**Brief**
Using the entries that follow, write out the line containing "- 🎨 Dark/Light theme toggle", the line containing "Testing Library |", and every line between them, exactly and nothing else.

**Records provided**

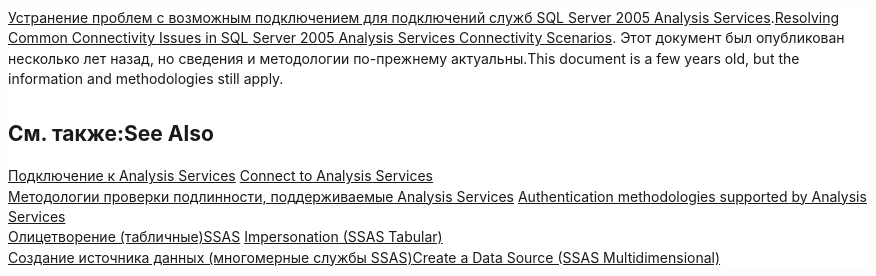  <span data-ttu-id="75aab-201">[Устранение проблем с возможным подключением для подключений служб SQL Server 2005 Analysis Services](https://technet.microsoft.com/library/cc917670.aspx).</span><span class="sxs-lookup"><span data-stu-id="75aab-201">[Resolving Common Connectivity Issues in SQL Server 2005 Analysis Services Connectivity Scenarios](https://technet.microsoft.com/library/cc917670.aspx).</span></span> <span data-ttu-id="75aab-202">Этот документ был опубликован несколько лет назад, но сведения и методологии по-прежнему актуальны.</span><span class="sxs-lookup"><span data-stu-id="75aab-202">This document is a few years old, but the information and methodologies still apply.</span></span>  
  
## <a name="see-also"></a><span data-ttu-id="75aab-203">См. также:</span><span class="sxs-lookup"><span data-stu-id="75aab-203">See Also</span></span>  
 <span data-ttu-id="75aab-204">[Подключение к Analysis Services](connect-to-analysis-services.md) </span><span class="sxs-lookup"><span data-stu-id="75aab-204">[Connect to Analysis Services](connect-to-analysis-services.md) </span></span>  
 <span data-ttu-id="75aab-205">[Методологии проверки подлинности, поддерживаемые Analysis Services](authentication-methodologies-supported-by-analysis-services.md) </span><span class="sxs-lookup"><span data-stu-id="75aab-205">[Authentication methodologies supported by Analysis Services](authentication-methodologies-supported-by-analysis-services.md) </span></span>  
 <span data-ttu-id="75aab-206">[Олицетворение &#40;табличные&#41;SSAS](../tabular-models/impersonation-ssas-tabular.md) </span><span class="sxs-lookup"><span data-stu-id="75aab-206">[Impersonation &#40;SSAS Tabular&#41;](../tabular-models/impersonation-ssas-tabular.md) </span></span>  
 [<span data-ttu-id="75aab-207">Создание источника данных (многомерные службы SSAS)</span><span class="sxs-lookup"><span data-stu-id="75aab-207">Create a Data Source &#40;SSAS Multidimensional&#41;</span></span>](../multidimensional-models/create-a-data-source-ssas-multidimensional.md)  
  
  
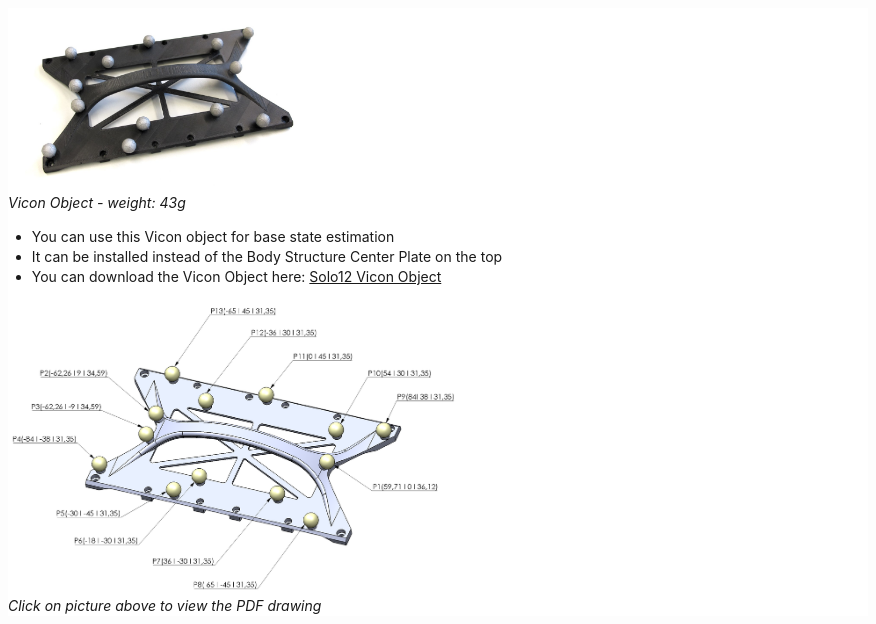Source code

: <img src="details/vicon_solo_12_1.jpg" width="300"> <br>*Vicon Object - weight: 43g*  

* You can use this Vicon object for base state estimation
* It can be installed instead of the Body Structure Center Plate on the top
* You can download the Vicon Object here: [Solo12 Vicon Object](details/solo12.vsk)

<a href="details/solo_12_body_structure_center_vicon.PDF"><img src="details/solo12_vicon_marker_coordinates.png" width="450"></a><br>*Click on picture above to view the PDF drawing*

==

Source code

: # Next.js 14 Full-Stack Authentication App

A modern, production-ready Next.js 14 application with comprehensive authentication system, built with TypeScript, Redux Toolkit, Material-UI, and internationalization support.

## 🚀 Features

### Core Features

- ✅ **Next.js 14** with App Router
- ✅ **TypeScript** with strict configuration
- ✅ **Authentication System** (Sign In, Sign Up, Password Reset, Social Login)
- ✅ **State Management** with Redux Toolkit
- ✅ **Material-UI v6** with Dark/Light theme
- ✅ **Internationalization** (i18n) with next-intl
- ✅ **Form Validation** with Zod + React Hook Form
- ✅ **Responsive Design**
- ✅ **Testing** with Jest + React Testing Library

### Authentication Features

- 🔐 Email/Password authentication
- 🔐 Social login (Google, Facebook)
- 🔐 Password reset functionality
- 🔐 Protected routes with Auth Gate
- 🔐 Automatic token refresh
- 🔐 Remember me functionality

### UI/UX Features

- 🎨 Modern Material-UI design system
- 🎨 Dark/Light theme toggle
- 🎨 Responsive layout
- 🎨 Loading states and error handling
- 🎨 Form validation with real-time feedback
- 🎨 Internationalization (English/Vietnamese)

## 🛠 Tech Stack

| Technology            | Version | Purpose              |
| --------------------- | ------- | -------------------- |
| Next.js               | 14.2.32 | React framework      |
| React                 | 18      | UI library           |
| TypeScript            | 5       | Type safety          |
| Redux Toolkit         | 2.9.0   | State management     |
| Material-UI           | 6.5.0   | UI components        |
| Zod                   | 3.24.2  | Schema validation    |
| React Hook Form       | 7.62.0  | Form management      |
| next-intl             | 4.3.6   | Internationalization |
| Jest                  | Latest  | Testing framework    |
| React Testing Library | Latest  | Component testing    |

**Answer to the problem**
- 🎨 Dark/Light theme toggle
- 🎨 Responsive layout
- 🎨 Loading states and error handling
- 🎨 Form validation with real-time feedback
- 🎨 Internationalization (English/Vietnamese)

## 🛠 Tech Stack

| Technology            | Version | Purpose              |
| --------------------- | ------- | -------------------- |
| Next.js               | 14.2.32 | React framework      |
| React                 | 18      | UI library           |
| TypeScript            | 5       | Type safety          |
| Redux Toolkit         | 2.9.0   | State management     |
| Material-UI           | 6.5.0   | UI components        |
| Zod                   | 3.24.2  | Schema validation    |
| React Hook Form       | 7.62.0  | Form management      |
| next-intl             | 4.3.6   | Internationalization |
| Jest                  | Latest  | Testing framework    |
| React Testing Library | Latest  | Component testing    |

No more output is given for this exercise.